En Europa, Estados Unidos y ahora América Latina, los fascistas no ocultan el racismo y el uso de la violencia, sino que con satisfacción expresan su apoyo a líderes populistas como Donald Trump en Estados Unidos o Jair Bolsonaro en Brasil, según un artículo publicado el martes en el diario The New York Times.
La edición recoge que “desde el punto de vista de las conexiones entre historia lejana e historia reciente”, el populismo se ha convertido en los últimos años en una dimensión esencial de la normalización del fascismo”; amamantado y legitimado por el populismo de extrema derecha nacional y transnacional.
Su objetivo es minar desde adentro el sistema en países donde la “democracia” está en aprietos, o en aquellos donde los procesos electorales fueron suplantados por plebiscitos para sustituir “la historia y las verdades sustentadas” por un fundamento empírico inspirado por el mito político de su líder.

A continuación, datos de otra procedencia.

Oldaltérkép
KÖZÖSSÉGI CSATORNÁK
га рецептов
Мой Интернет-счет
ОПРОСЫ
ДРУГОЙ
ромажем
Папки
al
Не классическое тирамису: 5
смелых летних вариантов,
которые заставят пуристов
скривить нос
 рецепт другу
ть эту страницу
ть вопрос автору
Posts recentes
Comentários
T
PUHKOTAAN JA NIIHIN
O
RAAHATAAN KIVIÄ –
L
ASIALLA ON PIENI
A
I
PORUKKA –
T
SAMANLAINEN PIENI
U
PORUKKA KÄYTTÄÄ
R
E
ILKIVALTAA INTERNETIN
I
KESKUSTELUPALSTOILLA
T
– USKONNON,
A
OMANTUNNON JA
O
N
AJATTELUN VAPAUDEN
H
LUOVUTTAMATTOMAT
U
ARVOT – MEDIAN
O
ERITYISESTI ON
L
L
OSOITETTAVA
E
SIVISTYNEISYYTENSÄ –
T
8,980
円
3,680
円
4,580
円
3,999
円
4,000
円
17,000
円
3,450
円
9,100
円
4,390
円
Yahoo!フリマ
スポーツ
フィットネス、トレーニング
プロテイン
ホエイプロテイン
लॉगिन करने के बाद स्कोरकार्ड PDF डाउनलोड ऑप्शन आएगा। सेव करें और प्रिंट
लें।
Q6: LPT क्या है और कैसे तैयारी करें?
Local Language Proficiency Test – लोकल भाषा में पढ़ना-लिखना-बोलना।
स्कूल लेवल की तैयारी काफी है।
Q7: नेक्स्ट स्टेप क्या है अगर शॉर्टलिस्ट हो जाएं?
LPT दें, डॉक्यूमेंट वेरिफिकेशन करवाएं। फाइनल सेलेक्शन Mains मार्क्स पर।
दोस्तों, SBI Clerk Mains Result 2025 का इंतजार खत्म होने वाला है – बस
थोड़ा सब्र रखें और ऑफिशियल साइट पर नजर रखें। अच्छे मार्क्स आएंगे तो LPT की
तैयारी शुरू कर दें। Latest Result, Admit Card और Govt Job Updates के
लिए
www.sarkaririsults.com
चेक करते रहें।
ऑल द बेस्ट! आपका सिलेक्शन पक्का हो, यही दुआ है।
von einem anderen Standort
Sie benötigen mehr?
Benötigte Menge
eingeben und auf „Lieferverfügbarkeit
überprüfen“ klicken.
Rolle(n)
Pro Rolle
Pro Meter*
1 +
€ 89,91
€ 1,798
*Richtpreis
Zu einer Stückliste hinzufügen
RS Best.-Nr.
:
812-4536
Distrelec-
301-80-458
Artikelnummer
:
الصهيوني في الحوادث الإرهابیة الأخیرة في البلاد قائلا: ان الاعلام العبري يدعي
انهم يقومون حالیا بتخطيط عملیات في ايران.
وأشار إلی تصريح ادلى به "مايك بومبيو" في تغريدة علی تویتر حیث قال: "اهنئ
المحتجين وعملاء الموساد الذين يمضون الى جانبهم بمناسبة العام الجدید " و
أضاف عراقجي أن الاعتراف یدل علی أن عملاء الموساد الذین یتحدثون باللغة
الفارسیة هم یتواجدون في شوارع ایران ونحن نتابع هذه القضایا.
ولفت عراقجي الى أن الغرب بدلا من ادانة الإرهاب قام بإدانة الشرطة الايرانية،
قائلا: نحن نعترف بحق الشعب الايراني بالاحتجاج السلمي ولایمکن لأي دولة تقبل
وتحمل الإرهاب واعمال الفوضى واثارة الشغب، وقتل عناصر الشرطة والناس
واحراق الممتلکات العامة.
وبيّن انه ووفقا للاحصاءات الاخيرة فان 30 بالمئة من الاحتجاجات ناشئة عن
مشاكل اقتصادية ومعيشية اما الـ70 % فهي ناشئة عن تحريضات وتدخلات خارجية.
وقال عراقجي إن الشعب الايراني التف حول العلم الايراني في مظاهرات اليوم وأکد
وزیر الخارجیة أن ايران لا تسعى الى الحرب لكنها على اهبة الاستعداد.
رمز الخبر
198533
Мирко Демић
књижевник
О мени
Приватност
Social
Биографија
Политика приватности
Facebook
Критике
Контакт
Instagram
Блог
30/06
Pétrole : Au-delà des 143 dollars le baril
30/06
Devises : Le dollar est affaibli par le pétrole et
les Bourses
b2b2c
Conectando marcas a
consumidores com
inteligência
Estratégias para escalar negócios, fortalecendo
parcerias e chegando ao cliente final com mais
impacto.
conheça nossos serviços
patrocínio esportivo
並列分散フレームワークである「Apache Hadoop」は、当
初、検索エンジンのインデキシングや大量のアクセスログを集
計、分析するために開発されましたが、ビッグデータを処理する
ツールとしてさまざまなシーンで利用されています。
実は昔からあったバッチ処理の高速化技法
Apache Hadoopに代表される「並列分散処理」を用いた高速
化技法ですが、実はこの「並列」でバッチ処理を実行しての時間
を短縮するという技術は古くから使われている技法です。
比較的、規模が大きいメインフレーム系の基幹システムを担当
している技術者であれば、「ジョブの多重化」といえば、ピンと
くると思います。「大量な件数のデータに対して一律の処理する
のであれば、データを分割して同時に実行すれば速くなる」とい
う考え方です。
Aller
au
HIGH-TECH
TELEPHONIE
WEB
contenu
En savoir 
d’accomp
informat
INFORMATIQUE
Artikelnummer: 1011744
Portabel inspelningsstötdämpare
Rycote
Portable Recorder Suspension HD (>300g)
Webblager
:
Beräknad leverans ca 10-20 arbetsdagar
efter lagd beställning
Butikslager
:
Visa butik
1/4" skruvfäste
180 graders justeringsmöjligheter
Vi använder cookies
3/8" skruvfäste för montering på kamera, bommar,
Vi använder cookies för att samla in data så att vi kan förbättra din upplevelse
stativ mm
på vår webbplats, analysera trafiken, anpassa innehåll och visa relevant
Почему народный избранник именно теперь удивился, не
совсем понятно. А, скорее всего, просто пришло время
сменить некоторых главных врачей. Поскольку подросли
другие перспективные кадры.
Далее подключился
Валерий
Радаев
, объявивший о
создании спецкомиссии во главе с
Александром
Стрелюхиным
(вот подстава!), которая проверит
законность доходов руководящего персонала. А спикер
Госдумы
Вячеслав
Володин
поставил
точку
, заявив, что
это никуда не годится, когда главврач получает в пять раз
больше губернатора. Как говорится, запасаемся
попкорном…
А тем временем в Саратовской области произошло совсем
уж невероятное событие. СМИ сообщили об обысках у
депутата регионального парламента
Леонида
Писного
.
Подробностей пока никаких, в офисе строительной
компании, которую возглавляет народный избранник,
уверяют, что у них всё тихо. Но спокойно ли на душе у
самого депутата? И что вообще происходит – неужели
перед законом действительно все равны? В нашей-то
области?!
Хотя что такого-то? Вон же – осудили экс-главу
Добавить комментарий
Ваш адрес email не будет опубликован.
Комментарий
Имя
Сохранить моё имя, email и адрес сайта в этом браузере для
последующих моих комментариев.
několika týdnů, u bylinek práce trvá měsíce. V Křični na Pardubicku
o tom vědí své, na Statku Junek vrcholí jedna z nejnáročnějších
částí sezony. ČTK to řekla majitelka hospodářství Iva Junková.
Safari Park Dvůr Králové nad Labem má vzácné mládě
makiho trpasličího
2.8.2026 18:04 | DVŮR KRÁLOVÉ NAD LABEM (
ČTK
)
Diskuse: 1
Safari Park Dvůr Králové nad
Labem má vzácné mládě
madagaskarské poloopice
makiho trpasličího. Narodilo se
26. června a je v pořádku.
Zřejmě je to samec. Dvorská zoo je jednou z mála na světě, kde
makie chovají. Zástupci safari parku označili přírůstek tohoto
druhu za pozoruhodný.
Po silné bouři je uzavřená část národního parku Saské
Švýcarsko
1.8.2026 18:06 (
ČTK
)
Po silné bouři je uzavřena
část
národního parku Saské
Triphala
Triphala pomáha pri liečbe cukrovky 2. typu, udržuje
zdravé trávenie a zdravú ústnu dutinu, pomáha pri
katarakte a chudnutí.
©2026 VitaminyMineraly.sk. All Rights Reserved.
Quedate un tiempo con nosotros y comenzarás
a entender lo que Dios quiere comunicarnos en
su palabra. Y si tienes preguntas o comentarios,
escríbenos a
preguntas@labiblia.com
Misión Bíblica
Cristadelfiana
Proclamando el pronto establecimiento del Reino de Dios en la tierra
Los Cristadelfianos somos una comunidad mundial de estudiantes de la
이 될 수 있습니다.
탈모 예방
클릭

Y aunque opino que se ofrece una concepción simplista para fijar las diferencias entre el fascismo y el populismo; sin embargo, coincidiría en que su retorno responde a un contexto que le facilita su incorporación al escenario político como un “compañero de ruta”; pero con el objetivo de sacar de la vía a todo lo que se le oponga. No se trata de un dardo lanzado contra la neblina.
El autor del artículo hace mención de cómo en los inicios de los años cuarenta, los fascistas argentinos decían que cuando el nacionalismo triunfara los buenos ciudadanos podrían gritar con orgullo: “Dios, patria y familia”; y el exterminio de los judíos del país sería el homenaje más grandioso que podrían brindarle a su patria.
Mas no fueron los únicos, otros gobiernos lacayunos en América Latina, al servicio de intereses foráneos, comían hacía rato de las manos del Departamento de Estado.
Ahora, con distintas máscaras, discursos de odio y el dominio de una entramada mediática se aprovechan de las facilidades de un mundo interconectado para penetrar la vulnerabilidad de presas víctimas de la ignorancia o de la ambición, e impregnarles un sentido de apatía y ausencia de compromisos sociales, mucho menos de carácter político.
Además, si el fascismo no siempre es fruto de los populistas, acostumbran a compartir la cama en busca de morbosas alianzas. Una coalición de ultraderecha, que se ha apoderado de buena parte del continente, piensa que tiene en el puño el destino de nuestros pueblos.
Pero lo principal no está en los “ismos”, sino en su esencia.
Cuba, que como una espada se atraviesa a la entrada del Golfo de México: fusión de culturas y una histórica tradición combativa en defensa de su independencia, tiene un presunto cobrador, Estados Unidos, que no pierde la esperanza de pasarnos la factura por la Revolución que le hicimos en sus propias narices.
Allá los que siembren falsos positivos.